Review question from my first course on Algebraic Structures:
Let $M, N, P$ be finitely generated modules over a PID.
- a) Show that if $M⊕M≅N⊕N$, then $M≅N$.
- b) Show that if $M⊕P≅N⊕P$, then $M≅N$.
My attempt so far (not finished):
a) We know, from the uniqueness of the theorem about elementary divisors, that $M$ and $N$ are isomorph if and only if they have the same rank and the same list of elementary divisors.

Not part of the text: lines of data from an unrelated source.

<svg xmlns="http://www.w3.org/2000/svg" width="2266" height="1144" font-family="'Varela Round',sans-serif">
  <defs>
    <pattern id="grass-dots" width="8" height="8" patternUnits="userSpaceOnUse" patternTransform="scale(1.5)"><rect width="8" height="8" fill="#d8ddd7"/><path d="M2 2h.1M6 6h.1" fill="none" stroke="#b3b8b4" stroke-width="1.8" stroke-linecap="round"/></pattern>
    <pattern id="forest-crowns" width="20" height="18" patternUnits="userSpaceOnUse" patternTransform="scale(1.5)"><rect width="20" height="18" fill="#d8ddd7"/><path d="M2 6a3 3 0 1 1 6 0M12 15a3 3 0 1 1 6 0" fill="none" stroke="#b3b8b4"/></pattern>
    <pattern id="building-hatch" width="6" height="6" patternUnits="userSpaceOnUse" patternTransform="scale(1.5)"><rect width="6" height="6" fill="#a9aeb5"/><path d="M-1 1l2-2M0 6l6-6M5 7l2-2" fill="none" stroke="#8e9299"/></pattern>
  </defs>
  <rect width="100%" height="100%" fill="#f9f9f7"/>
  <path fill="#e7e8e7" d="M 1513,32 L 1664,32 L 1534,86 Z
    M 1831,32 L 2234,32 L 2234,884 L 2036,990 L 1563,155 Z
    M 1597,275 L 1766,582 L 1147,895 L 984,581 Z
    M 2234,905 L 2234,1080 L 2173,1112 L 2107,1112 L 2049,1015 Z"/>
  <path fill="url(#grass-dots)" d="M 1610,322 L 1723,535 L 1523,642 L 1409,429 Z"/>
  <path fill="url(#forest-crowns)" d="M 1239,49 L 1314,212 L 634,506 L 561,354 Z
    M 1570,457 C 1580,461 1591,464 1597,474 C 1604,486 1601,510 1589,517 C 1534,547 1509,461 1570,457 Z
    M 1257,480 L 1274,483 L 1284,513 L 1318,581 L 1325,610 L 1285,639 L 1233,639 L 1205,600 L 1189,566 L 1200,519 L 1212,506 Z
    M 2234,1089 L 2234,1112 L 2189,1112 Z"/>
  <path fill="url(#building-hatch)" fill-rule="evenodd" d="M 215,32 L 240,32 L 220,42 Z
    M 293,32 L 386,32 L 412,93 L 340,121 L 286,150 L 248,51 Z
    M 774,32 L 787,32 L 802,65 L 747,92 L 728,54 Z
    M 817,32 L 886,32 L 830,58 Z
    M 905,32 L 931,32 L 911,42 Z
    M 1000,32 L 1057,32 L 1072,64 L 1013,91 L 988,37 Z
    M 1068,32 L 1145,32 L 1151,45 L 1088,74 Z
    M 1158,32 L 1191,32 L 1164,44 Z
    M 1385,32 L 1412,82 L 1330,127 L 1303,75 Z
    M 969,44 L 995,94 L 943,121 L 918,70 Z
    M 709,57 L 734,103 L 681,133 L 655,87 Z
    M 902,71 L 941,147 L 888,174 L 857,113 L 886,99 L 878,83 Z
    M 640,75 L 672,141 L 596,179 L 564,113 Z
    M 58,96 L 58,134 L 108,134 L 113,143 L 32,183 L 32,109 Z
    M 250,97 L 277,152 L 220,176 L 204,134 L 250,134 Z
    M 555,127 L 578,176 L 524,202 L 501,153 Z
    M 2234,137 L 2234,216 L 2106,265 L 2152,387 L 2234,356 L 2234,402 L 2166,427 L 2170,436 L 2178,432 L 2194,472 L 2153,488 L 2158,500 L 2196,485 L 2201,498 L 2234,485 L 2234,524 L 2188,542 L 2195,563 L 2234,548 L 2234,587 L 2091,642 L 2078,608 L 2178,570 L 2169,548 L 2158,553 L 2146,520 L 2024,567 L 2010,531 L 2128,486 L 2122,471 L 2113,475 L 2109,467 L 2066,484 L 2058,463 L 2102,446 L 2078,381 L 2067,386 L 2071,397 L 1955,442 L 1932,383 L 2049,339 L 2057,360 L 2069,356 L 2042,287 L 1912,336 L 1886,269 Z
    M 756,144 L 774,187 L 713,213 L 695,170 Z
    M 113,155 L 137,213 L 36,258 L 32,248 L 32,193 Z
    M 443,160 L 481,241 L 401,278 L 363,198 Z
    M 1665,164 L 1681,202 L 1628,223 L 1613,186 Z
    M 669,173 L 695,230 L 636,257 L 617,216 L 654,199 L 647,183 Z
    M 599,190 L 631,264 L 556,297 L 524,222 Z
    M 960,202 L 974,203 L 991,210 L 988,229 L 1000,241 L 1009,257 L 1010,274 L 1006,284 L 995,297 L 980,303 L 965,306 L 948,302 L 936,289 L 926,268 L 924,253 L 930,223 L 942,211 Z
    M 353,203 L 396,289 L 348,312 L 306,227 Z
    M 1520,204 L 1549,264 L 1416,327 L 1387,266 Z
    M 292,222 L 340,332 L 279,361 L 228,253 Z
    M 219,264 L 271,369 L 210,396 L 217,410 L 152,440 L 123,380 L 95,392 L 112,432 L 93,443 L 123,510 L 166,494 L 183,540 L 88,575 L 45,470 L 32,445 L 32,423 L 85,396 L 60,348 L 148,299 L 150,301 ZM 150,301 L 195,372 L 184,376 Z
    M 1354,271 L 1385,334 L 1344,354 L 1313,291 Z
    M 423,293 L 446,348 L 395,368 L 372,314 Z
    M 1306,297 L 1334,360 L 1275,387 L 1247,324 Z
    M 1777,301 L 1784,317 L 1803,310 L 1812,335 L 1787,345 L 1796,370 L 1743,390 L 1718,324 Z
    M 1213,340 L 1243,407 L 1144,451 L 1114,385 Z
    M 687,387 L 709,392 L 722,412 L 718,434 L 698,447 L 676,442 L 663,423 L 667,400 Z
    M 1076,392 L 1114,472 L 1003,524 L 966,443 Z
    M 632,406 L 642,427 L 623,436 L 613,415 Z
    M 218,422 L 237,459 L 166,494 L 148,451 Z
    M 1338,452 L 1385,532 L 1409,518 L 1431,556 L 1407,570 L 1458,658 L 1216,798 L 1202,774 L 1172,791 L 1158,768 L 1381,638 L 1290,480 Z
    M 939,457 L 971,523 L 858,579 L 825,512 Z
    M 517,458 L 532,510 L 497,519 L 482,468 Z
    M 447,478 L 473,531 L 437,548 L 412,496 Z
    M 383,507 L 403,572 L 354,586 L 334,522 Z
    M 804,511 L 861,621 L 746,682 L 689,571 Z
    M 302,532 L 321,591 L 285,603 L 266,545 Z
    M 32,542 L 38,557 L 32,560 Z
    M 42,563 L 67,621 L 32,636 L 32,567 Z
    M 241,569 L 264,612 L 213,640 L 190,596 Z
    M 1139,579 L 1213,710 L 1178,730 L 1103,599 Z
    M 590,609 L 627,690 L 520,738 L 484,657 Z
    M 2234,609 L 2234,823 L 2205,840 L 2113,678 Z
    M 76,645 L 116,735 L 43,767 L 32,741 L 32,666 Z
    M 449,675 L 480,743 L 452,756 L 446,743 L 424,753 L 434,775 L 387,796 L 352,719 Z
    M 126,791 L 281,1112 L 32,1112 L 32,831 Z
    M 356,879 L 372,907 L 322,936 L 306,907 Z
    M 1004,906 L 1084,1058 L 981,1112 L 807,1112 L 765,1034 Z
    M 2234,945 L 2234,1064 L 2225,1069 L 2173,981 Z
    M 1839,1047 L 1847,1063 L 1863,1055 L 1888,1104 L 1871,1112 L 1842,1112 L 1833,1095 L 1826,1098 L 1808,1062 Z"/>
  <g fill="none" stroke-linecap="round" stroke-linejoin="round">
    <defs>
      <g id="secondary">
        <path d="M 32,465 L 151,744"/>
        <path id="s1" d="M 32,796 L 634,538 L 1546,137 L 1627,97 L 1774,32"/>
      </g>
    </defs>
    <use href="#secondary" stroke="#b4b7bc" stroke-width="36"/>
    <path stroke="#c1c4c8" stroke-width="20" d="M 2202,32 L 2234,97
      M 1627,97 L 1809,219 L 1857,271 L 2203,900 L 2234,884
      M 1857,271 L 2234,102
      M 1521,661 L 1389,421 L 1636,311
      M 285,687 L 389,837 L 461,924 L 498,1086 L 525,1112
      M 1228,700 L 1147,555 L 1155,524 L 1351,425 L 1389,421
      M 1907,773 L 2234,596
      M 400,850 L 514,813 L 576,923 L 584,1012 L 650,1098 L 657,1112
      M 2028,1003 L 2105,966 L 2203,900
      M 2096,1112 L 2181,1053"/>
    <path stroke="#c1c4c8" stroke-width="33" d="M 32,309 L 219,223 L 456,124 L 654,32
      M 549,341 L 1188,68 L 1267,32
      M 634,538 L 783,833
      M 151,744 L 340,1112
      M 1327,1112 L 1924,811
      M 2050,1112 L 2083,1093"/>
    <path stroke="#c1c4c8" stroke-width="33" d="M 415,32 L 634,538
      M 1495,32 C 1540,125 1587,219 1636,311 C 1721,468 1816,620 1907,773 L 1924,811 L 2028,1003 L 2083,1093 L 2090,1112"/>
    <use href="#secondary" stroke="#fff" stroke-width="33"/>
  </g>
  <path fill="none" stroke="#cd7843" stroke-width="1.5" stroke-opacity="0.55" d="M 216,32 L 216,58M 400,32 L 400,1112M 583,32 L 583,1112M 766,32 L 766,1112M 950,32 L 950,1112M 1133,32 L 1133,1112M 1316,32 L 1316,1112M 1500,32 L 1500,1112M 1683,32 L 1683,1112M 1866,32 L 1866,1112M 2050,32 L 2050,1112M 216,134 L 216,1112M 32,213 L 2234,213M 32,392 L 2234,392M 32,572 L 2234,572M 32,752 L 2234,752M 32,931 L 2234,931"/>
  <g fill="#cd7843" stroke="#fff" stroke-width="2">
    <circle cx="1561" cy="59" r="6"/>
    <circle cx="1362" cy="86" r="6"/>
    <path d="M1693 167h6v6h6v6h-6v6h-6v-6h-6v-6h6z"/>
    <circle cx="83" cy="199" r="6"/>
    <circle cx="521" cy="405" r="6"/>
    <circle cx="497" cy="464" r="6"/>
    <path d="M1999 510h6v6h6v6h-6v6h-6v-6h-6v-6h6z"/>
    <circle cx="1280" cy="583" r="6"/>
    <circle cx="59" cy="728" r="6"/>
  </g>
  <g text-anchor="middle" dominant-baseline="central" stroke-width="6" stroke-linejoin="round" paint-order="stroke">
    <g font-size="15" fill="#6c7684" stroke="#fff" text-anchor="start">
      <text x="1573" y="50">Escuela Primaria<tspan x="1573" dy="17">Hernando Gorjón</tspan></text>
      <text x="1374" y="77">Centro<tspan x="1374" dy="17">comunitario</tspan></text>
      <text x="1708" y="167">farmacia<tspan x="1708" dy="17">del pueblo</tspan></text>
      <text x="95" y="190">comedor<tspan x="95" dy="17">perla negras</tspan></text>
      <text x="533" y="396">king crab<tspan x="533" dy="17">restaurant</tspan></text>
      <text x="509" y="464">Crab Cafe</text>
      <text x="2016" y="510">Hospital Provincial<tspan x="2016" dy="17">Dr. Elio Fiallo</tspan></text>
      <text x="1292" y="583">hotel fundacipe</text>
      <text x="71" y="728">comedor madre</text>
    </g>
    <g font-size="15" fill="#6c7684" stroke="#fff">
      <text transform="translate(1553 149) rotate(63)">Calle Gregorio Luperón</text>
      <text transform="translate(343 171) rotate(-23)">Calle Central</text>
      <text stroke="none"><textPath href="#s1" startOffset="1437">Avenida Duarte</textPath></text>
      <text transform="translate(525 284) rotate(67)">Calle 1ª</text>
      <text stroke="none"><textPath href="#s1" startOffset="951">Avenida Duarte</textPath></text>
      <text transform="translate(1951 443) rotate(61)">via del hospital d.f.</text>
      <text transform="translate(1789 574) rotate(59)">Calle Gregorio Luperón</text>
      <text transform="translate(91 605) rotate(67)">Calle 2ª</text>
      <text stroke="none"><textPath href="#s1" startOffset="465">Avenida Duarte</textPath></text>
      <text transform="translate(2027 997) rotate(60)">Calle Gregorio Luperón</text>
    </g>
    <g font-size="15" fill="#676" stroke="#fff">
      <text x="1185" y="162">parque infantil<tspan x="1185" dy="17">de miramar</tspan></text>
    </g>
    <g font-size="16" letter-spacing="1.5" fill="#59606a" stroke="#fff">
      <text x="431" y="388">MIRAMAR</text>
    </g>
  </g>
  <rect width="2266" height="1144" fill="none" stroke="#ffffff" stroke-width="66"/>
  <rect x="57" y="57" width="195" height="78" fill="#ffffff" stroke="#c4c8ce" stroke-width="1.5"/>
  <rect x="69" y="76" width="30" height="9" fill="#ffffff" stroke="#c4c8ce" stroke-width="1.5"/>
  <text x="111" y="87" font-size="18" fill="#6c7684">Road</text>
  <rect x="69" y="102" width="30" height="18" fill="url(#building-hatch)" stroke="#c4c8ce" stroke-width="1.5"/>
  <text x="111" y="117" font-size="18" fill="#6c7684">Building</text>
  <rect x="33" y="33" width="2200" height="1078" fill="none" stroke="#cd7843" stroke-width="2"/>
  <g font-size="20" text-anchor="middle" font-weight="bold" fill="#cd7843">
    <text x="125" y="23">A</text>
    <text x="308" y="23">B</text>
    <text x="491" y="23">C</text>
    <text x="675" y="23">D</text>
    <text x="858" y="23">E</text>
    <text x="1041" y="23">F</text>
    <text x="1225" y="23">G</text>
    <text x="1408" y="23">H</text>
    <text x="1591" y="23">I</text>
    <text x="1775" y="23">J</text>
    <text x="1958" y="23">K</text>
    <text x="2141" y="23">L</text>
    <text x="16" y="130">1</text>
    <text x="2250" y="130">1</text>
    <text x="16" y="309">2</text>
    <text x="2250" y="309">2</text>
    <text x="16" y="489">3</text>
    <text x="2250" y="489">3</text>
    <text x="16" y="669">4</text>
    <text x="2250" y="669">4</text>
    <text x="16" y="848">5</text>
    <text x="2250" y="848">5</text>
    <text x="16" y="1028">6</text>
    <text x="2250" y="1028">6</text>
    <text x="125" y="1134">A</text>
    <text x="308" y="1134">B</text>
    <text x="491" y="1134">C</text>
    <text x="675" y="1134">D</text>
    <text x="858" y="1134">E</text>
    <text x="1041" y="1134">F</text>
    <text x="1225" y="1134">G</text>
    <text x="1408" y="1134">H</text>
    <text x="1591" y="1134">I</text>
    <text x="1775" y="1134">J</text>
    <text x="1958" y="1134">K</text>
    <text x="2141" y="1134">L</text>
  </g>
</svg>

And that any finitely generated module over a PID $R$ can be expressed as
$R^r \oplus R/(p_1^{k_1}) \oplus R/(p_2^{k_2}) \oplus \cdots \oplus R/(p_n^{k_n})$
where $p_1^{k_1},\ldots,p_n^{k_n}$ are prime powers in $R$.
Let $m,n$ denote the number of times $R/(p^k)$ appears as an elementary divisor of $M,N$ respectively.
Since $M⊕M≅N⊕N$,
$m+m=n+n$
and then $m=n$
The same argument can be made for the rank of $R^r$.
Am I correct so far? I understand that I still need to show that the list of elementary divisors is the same.
How would I go about doing that? I'm a bit lost after this point.